J'ai envoyé ce message à un ami. D'une manière synthétique, il a l'air de penser qu'un changement populaire est très peu probable (car les gens savent déjà pour la vie privée et l’évasion fiscale mais préfèrent le confort des GAFAM) et que le changement viendra d'une décision politique d'en haut (ce qui me semble bien optimiste), puis affirme que mon message n'a aucune portée (car publié sur diaspora*, donc prêchant des convaincu·e·s). Puisque ce sont des éléments d'ordre généraux "du" débat, autant partager ma réponse :

Je cite un de mes précédents commentaires sur diaspora* (à propos de LQDN et Framasoft) :

Au moins, des moyens “propres” pour accéder aux contenus devraient être mis en avant et être privilégiés (mise en place en premier, avertissement des dangers de YouTube & co, etc), mais ce n’est pas le cas.

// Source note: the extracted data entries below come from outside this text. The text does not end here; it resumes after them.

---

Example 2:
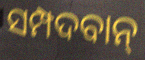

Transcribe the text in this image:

ସମ୍ପଦବାନ୍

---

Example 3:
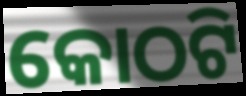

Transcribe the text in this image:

କୋଠଟି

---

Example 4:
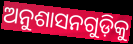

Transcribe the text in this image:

ଅନୁଶାସନଗୁଡ଼ିକୁ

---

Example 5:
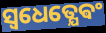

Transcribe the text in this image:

ସ୍ଵଧେତ୍ଯେଵଂ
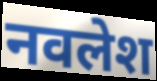
नवलेश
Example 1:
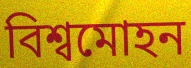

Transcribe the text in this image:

বিশ্বমোহন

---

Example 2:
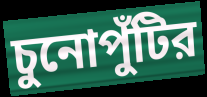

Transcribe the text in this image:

চুনোপুঁটির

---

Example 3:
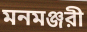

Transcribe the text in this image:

মনমঞ্জরী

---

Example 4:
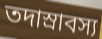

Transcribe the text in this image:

তদাস্রাবস্য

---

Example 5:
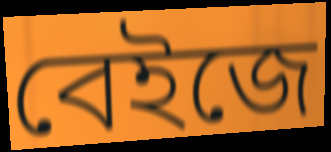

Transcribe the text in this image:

বেইজে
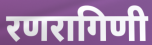
रणरागिणी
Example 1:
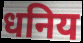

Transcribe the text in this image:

धनिय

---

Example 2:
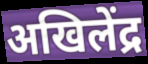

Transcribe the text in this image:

अखिलेंद्र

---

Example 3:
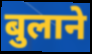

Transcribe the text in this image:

बुलाने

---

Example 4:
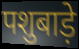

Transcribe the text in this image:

पशुबाड़े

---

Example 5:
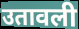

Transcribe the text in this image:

उतावली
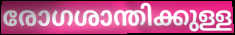
രോഗശാന്തിക്കുള്ള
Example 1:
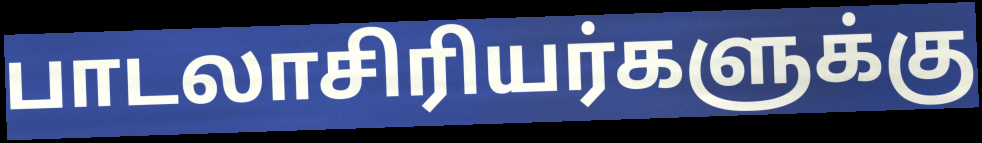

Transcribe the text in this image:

பாடலாசிரியர்களுக்கு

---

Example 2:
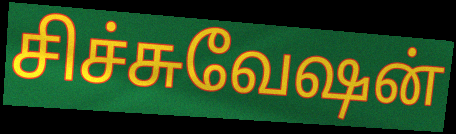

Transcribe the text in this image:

சிச்சுவேஷன்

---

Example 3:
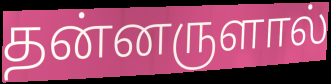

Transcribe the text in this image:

தன்னருளால்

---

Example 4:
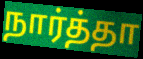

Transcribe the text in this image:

நார்த்தா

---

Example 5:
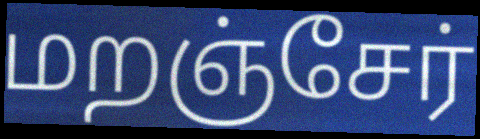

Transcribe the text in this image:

மறஞ்சேர்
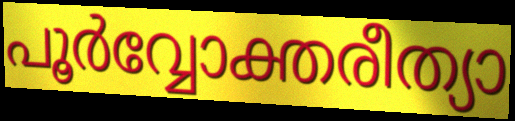
പൂർവ്വോക്തരീത്യാ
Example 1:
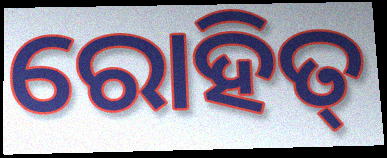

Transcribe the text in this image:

ରୋହିତ୍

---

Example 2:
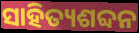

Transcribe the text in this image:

ସାହିତ୍ୟଶବ୍ଦନ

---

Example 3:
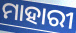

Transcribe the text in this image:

ମାହାରୀ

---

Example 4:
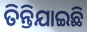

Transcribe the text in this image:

ତିନ୍ତିଯାଇଛି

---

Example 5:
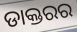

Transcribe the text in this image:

ଡାକ୍ତରର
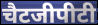
चैटजीपीटी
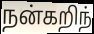
நன்கறிந்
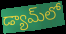
డ్యామ్‌లో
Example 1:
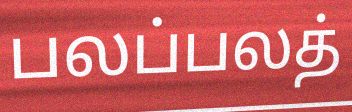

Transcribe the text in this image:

பலப்பலத்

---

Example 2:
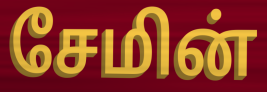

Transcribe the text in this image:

சேமின்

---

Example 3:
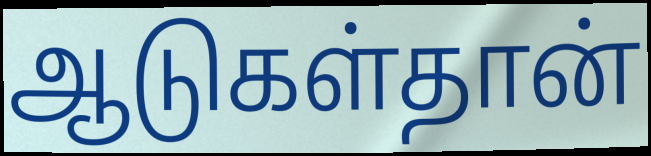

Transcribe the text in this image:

ஆடுகள்தான்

Que certains pensent qu'il est pragmatique d'utiliser les monstres ayant une énorme attention, soit. Même si je ne suis pas d'accord : c'est l'effet réseau (les gens vont là où il y a le plus de monde et d'interactions, ce qui amène à une hyper-centralisation quand c'est basé sur un modèle non décentralisé), une boucle "infinie" qu'il faut casser. Katharina Nocun avait fait une très bonne conférence sur le sujet au CCC. Mais pourquoi ne pas essayer (sans passer par la force) de détourner l'attention (au moins de celles et ceux qui les soutiennent) ?

Non, il ne faut pas exagérer, la porté du message n'est pas nulle. Sur diaspora* ou XMPP, tout le monde n'a pas la même sensibilité que moi sur ces questions (bien que bien plus proche que toute la population). C'est public via le Web, donc partageable via d'autres modes de communications (comme l'email, ou même Facebook). On pourrait aussi dire que tous les médias engagés ne prêchent que des convaincu·e·s (qui lit le Monde Diplo ? le Figaro ? etc) et n'auraient donc aucune portée. Pour ce qui est de Facebook, il faut savoir qu'il filtre les contenus en fonction de ce qu'il pense que l'utilisateur ou utilisatrice aime, ainsi un fil d'actualité n'est absolument pas l'ensemble des messages des "amis", il est ainsi dur d'atteindre des gens non sensibilisés à un sujet et qui ne s'y intéressent pas. De plus, il semble que la surveillance de masse (qu'opèrent en partie les GAFAM) nuit aux opinions minoritaires (encore une fois on revient à la problématique du cercle vicieux).